Le Projet REPC
 
 

Madagascar compte parmi les pays les plus riches en biodiversité dans le monde. Toutefois, de sérieuses menaces risquent de détruire ces richesses inestimables. Résoudre ces problèmes demande des responsables efficaces et efficients en termes de conservation de la biodiversité.

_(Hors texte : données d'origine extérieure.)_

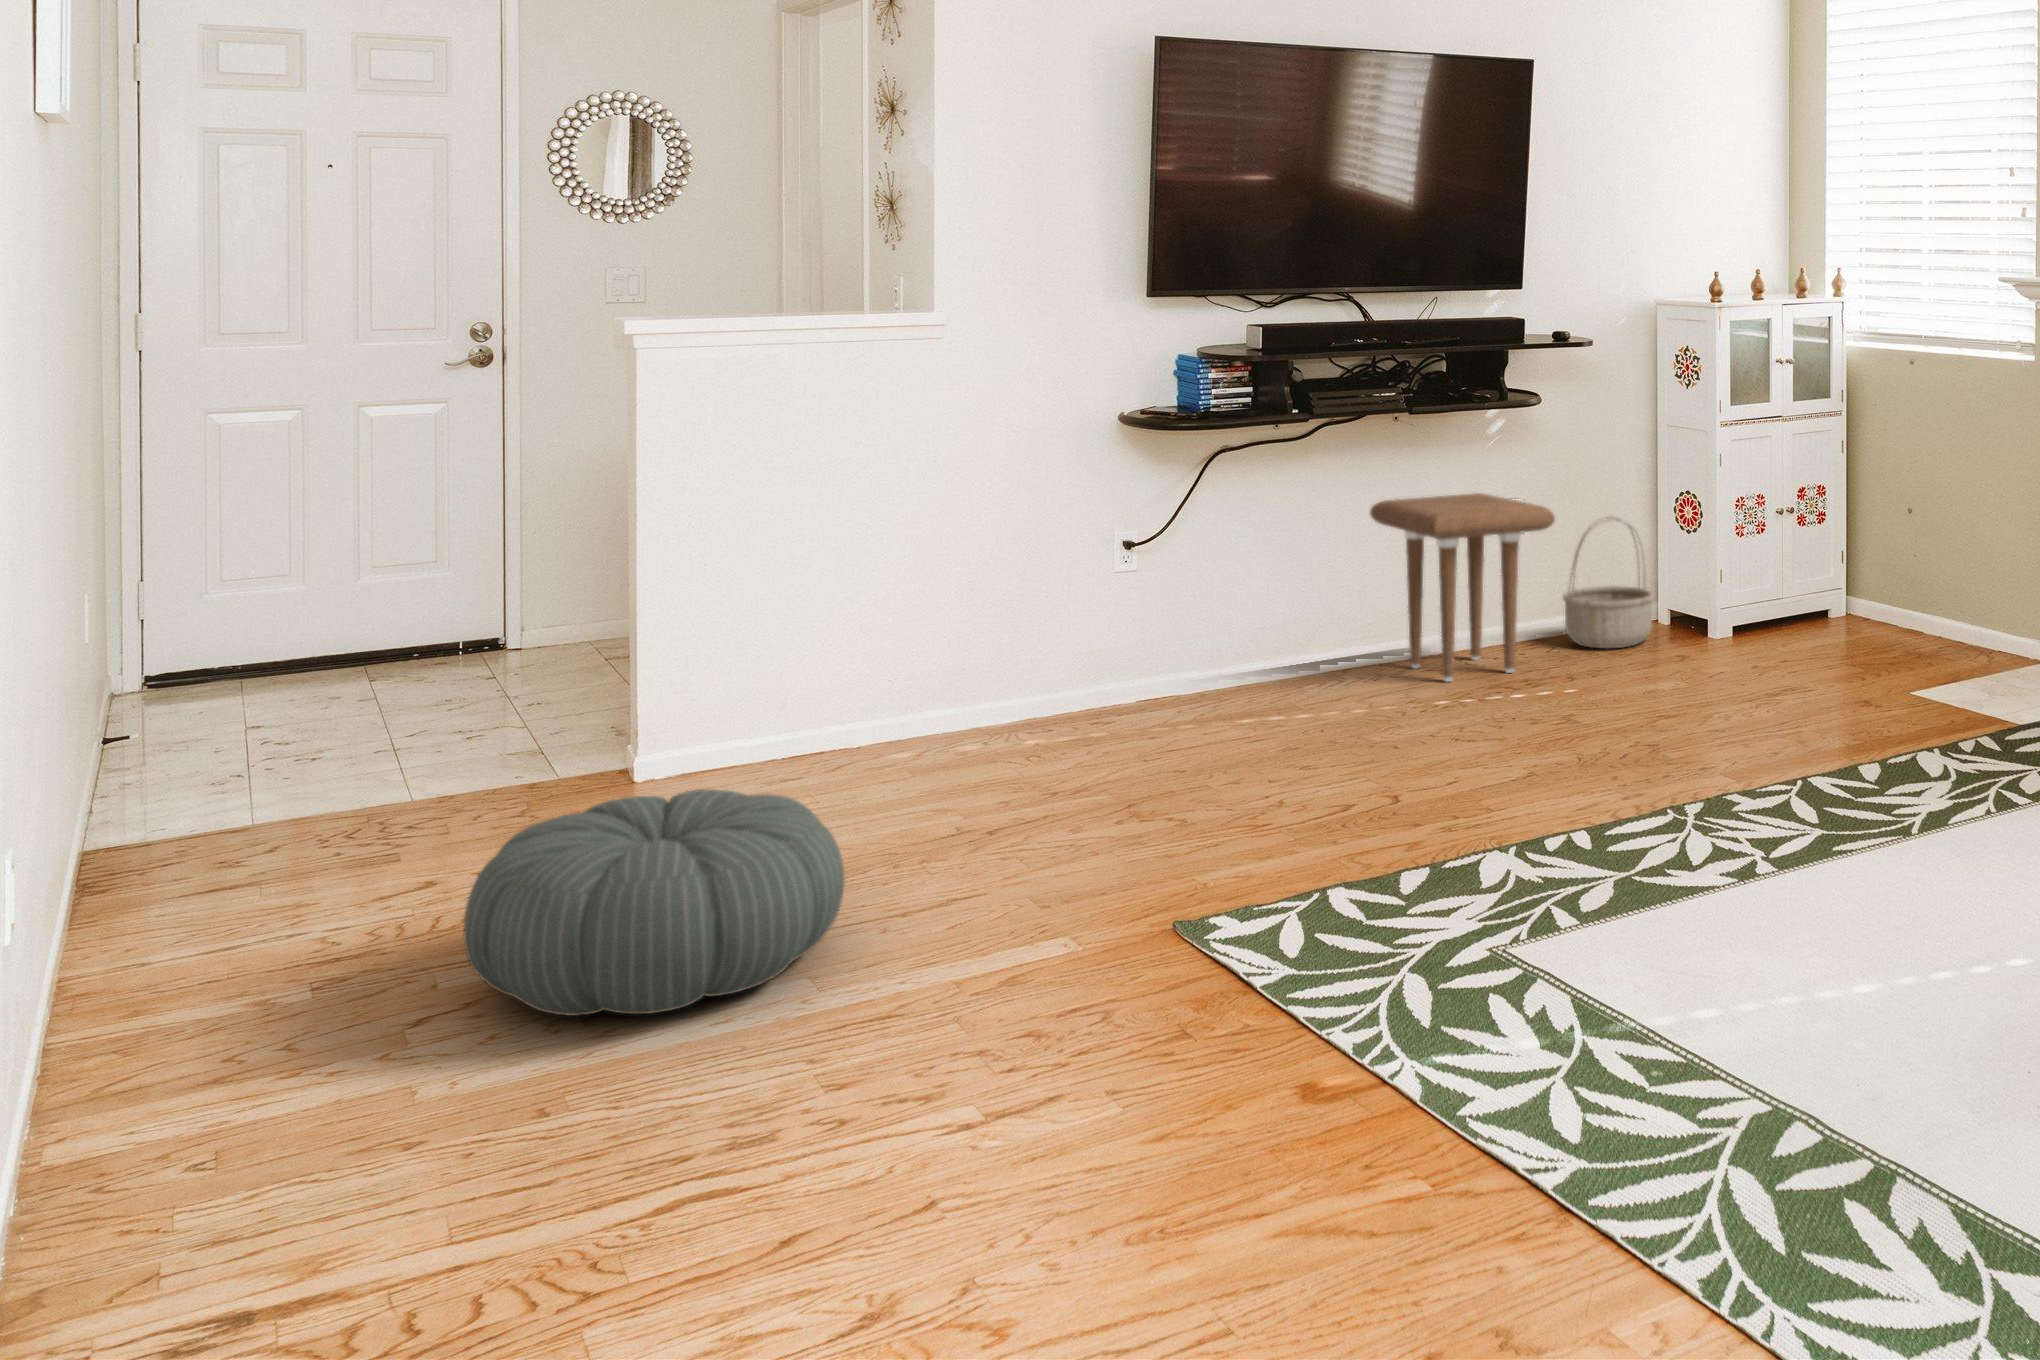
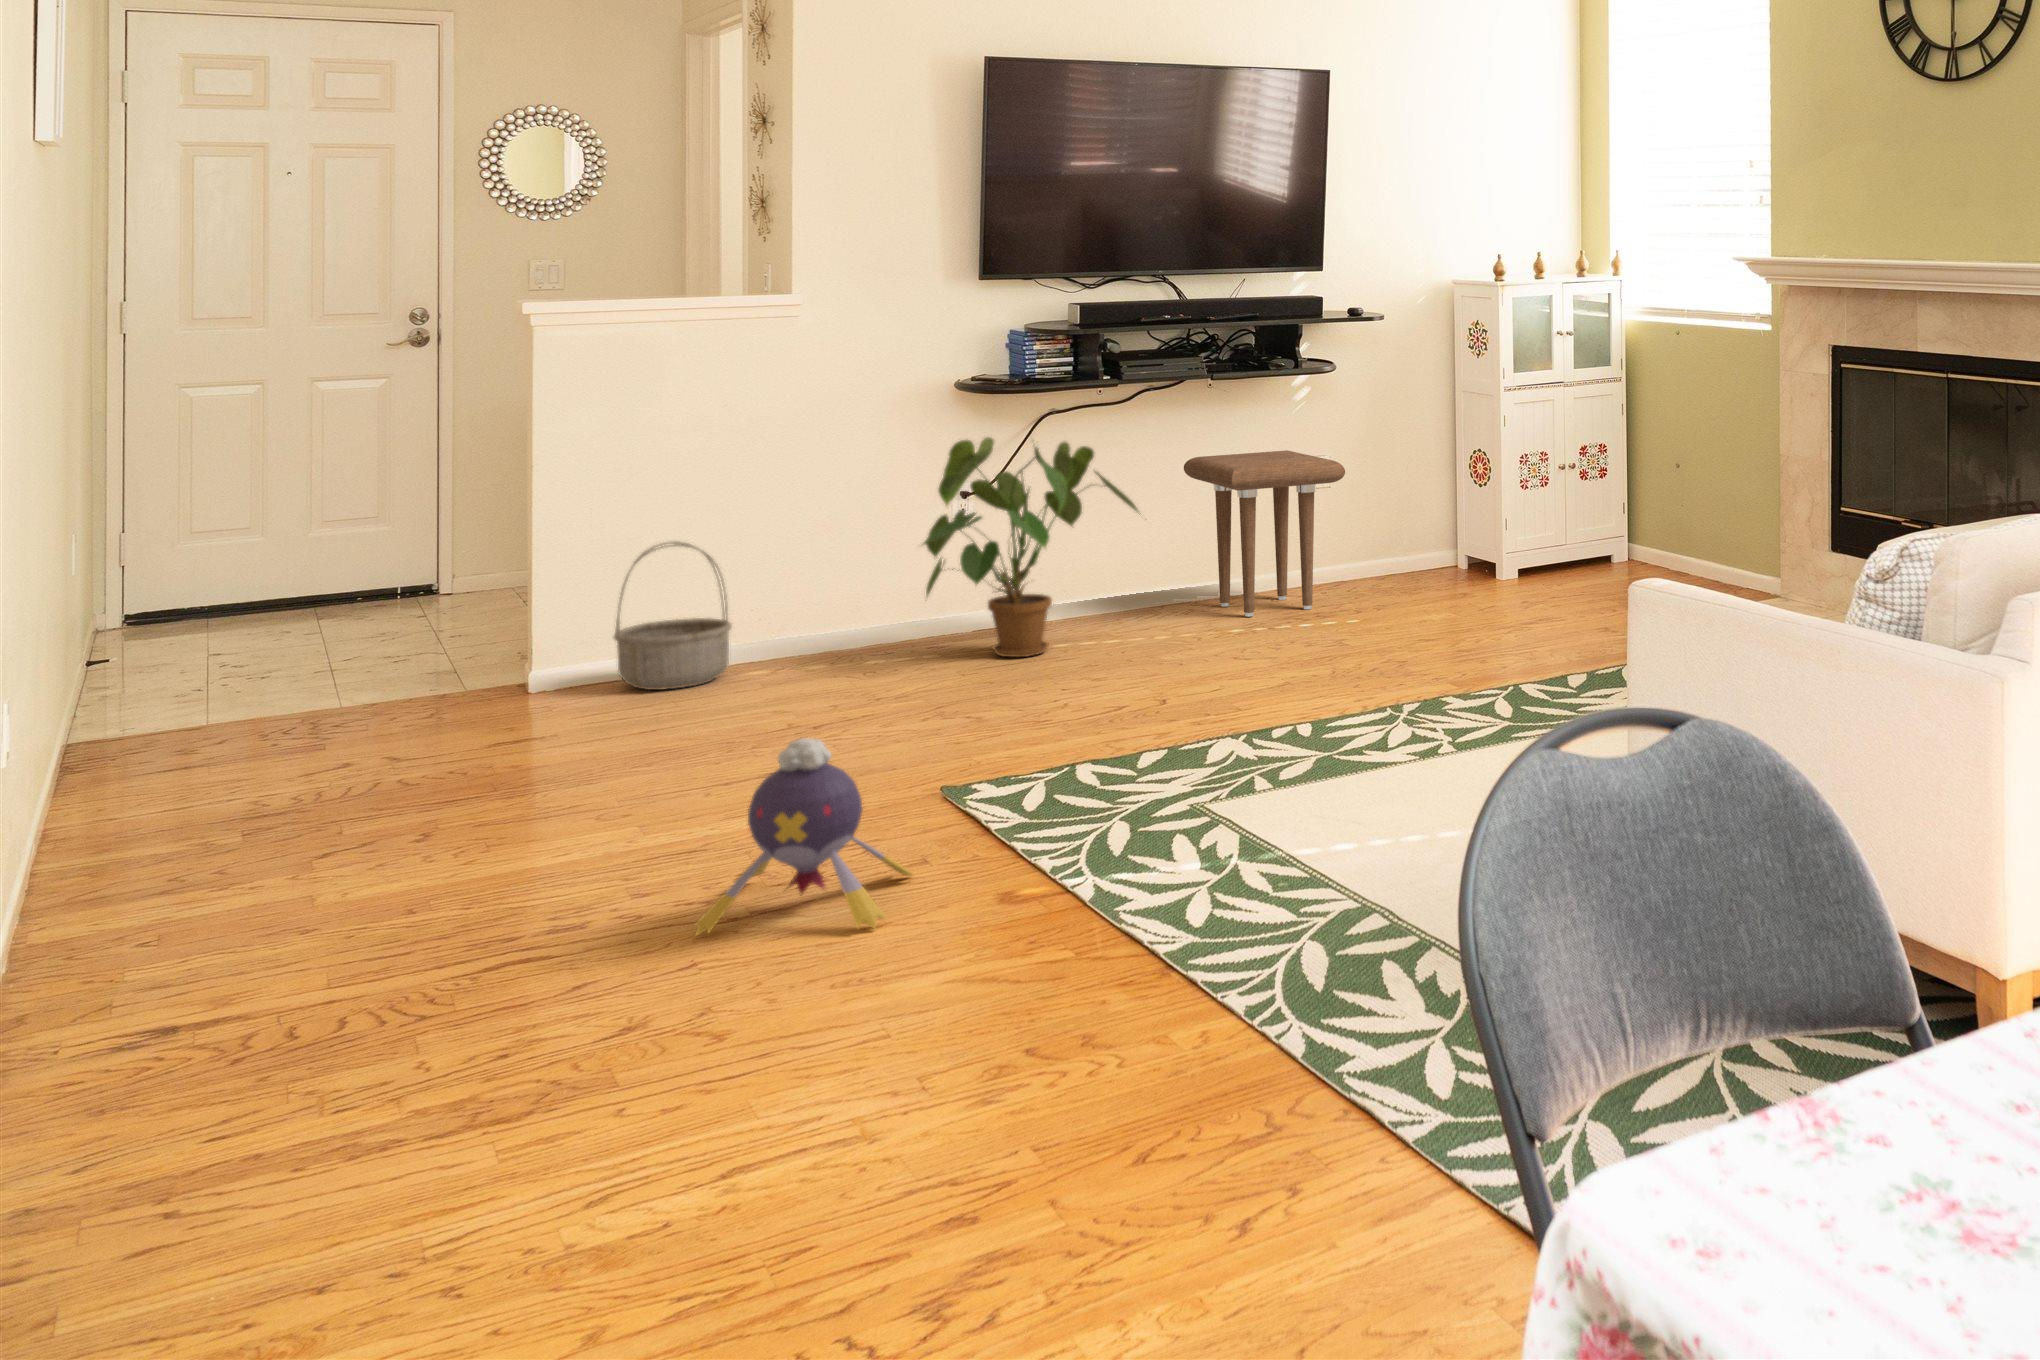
house plant: none [1093,478,1345,732] -> present [923,437,1141,657]
basket: present [1563,516,1655,649] -> present [614,542,732,690]
pouf: present [464,789,845,1016] -> none [343,688,663,857]
plush toy: none [916,884,1184,1153] -> present [695,738,912,935]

REPC (Réseau des Educateurs et Professionnels de la Conservation) est un projet conçu pour avoir un impact profond sur la conservation de la biodiversité dans le monde entier. Il forge des éducateurs et des techniciens de la conservation dans les pays où une grande partie de la richesse naturelle du monde se trouvent. En 2003, l’American Museum of Natural History (AMNH), Durrell Wildlife Conservation Trust (DWCT), Conservation International (CI) et Wildlife Conservation Society (WCS) ont mis en place ce programme pour la biodiversité de la Grande Ile. A Madagascar, REPC-MD compte plus de 900 membres. Les formations en techniques modernes d’enseignement de la conservation, prônées par REPC-MD à Madagascar sont très demandées et le réseau prend de plus en plus d’envergure.


Miser sur les échanges

Les interventions portent sur la production et la promotion d’outils pour le renforcement de capacité sur la conservation de la biodiversité. REPC est une plateforme d’échange entre tous les intervenants dans le domaine de la conservation. Il met en relation plusieurs catégories d’acteurs œuvrant directement ou indirectement dans la conservation de la biodiversité. A savoir : les enseignants universitaires, les institutions et individus travaillant dans le secteur environnement et conservation, les communautés de base et les associations,

Entamé en 2011, la troisième phase du projet, prendra fin en 2013. Cette phase est axée sur la mise en place d’un système de certification aux gestionnaires des aires protégées dans le Système des Aires Protégées de Madagascar (SAPM).


Des résultats probants

Durant les deux phases précédentes, les réalisations du Réseau sont multiples :

  • Plus de 30 modules de formations sont développés et adaptés suivant les contextes locaux
  • Plus de 500 personnes sont formées sur des thèmes relatifs à la conservation de la biodiversité et à la gestion durable des ressources naturelles
  • 45 % des sites de Madagascar National Parks, 45% des Directions Régionales des Eaux et Forêts et  75% des Nouvelles Aires Protégées ont reçu des formations durant la phase 2
  • Pour la phase 3, le Standard de Compétences pour la gestion des Aires Protégées de Madagascar est  développé.